Yes, the concept is simple and not a little strained and hokey, and the songs are alarmingly simple in their downhome rhymes. But as a slice of Americana storytelling -- linked by his laconic introductions to the characters -- it is kind of appealing.
And if you rather like Garrison Keilor's radio show A Prairie Home Companion for its understatement, characters and stories, then here's another small town "you won't find on any map" full of characters . . . like the brothers Orville and George.
"I don't know whether you'll believe this or not," he says, "but we have two brothers in Trouble who are the thievinest, sneakinest, just downright crookedest people you'd ever want to meet. Now that might not be too hard to believe . . ."
The joke is the brothers don't steal from any fellow citizens but only from each other, and consequently end up arrested and in jail repeatedly . . . and there follows a prison song Six Feet of Chain you know Johnny Cash would have been at home with when playing in San Quentin.
The other 15 tracks filling this disc include three previously unreleased songs (including the droll It's An Actuality), a couple of songs as Mark Robinson, two with Eddy and Orchestra (one the song-noir The Girl on Death Row) and then a bracket of homespun short autobiographical pieces about his life in the army, as a radio DJ and in the "record biz".
This is certainly aimed at a . . . umm . . . specialised market (very, actually) and is . . . interesting.
Of equal curiosity value is the collection by Detroit girl group Honey Ltd (once on the bill at Caesars Palace down the bill from Eddie Fisher) who -- as the Mama Cats -- were taken on by the young Bob Seger's manager Punch Andrews, and played local clubs alongside Glenn Frey (later of the Eagles).
They worked on their four-part harmonies, Seger wrote a couple of songs for them, then Laura Polkinghome emerged as a songwriter, they relocated to LA, got into a studio with the famous Wrecking Crew musicians, toned down the psychedelic edge and went more Vegas-style, became Honey Ltd, did a Jerry Lewis Show and were spotted by Bob Hope who invited them to join his troupe to Vietnam . . .
But let's not kid ourselves, Hope probably chose them because they were very attractive, more than perhaps for their vocal talent . . . but they were actually very good.
So they recorded an album with Lee Hazlewood credited as producer, although the extensive liner notes on the reissue suggest Hazlewood might not have been quite as hands-on as that title suggests. And they didn't know they were making an album. They just thought they were doing singles.
The LITA reissue of their sole album from '68 which tanked -- with previously unreleased bonus tracks -- showcase a group high on Motown-styled girl group and pot-era energy, covering Laura Nyro's Eli's Coming and Louie Louie along with Polkinghome's often high-anxiety post-Mamas and Papas pop.
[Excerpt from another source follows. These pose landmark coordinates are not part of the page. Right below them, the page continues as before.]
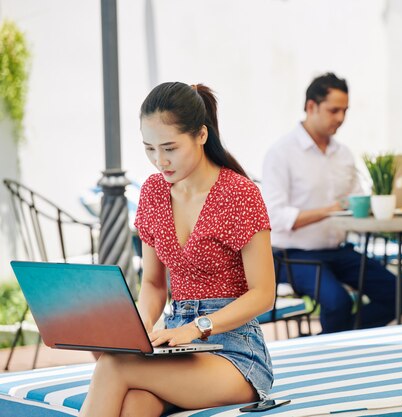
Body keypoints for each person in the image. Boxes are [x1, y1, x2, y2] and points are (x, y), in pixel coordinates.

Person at [79, 82, 275, 417]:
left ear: (201, 135)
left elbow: (263, 293)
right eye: (149, 149)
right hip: (175, 344)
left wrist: (198, 327)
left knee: (114, 367)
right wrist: (137, 332)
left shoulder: (240, 194)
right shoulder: (154, 193)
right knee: (134, 405)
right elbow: (154, 285)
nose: (160, 161)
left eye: (169, 148)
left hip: (234, 352)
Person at [262, 72, 402, 333]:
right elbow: (274, 218)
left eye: (345, 111)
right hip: (294, 256)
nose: (341, 118)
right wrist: (329, 210)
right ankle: (333, 346)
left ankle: (331, 342)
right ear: (311, 107)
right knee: (337, 303)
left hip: (339, 251)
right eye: (334, 110)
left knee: (400, 294)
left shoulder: (343, 154)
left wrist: (379, 203)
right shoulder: (281, 153)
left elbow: (353, 202)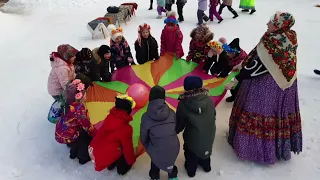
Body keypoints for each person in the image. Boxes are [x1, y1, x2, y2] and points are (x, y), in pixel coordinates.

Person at [225, 12, 302, 165]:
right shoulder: (282, 36)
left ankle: (257, 150)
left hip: (269, 85)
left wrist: (237, 79)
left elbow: (260, 66)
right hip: (281, 83)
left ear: (279, 25)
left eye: (271, 22)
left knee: (262, 111)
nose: (267, 24)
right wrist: (241, 65)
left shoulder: (277, 41)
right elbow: (256, 53)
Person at [176, 76, 216, 177]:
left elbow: (180, 121)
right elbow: (213, 114)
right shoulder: (208, 100)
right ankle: (206, 166)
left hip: (192, 136)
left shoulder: (183, 104)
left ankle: (191, 170)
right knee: (205, 148)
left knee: (191, 151)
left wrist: (176, 130)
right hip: (209, 133)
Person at [89, 94, 136, 177]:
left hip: (95, 151)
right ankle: (119, 167)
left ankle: (111, 164)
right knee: (123, 162)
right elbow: (128, 148)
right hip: (105, 155)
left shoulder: (110, 116)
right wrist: (131, 161)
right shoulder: (126, 129)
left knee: (112, 143)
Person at [140, 86, 180, 180]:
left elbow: (143, 137)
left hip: (157, 149)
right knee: (170, 160)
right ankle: (173, 176)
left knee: (156, 158)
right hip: (173, 147)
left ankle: (154, 176)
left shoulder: (146, 117)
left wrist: (149, 147)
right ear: (164, 98)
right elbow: (174, 128)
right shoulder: (172, 112)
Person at [55, 79, 96, 165]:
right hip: (68, 134)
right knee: (85, 137)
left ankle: (72, 152)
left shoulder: (67, 103)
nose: (86, 95)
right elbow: (86, 125)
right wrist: (95, 134)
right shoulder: (79, 108)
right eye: (84, 94)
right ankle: (83, 157)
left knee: (77, 134)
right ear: (79, 96)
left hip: (60, 131)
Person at [221, 38, 247, 102]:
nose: (227, 54)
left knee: (238, 88)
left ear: (234, 53)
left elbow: (244, 72)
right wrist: (223, 74)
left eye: (229, 53)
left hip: (242, 75)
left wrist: (234, 79)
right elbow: (228, 66)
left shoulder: (243, 59)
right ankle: (233, 96)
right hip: (234, 72)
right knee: (231, 86)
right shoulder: (231, 56)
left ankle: (238, 98)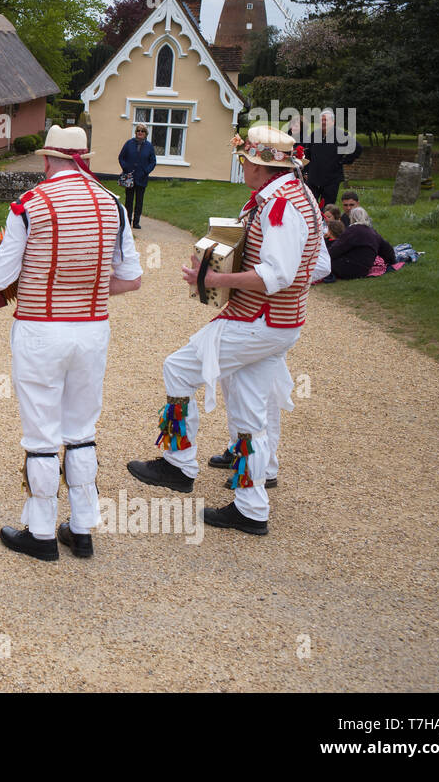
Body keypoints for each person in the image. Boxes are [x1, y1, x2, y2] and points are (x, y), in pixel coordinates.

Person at [126, 126, 327, 535]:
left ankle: (178, 465)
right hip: (277, 322)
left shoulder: (280, 207)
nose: (242, 167)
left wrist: (215, 280)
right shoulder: (301, 197)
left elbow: (278, 274)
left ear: (260, 165)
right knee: (249, 412)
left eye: (246, 161)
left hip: (259, 321)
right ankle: (251, 508)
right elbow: (318, 266)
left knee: (178, 369)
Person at [0, 125, 142, 560]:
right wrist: (88, 290)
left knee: (41, 431)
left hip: (42, 328)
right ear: (84, 158)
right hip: (92, 328)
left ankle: (40, 532)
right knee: (81, 429)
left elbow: (1, 277)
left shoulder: (30, 204)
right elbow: (132, 278)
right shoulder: (113, 205)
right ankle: (81, 527)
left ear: (47, 160)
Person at [304, 108, 359, 207]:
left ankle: (326, 222)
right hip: (313, 179)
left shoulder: (340, 135)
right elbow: (307, 154)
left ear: (333, 122)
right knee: (311, 207)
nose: (323, 122)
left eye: (326, 120)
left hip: (331, 180)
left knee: (328, 208)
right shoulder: (314, 135)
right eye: (322, 120)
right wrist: (306, 171)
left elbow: (357, 148)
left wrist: (345, 161)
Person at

The shadow of Vietnam falls over the very earnest The Warrior which sits oddly in a collection which also includes an upbeat horn-driven version of Silver Threads and Golden Needles, and songs which match the early Beach Boys for their complex harmony parts, not the least on Skip James' I'm So Glad (yep, the one Cream covered) which here comes off somewhere closer to the 5th Dimension taking blues to an outdoor stage at Disneyland.
It is . . . ummm . . . interesting.
But in a good way, although it is hard to see why Stateside people are, apparently, paying US$2000 for original copies.
Scattered about are a few very fine songs, but this is another case where you admire Light in the Attic however worry about them balancing the books.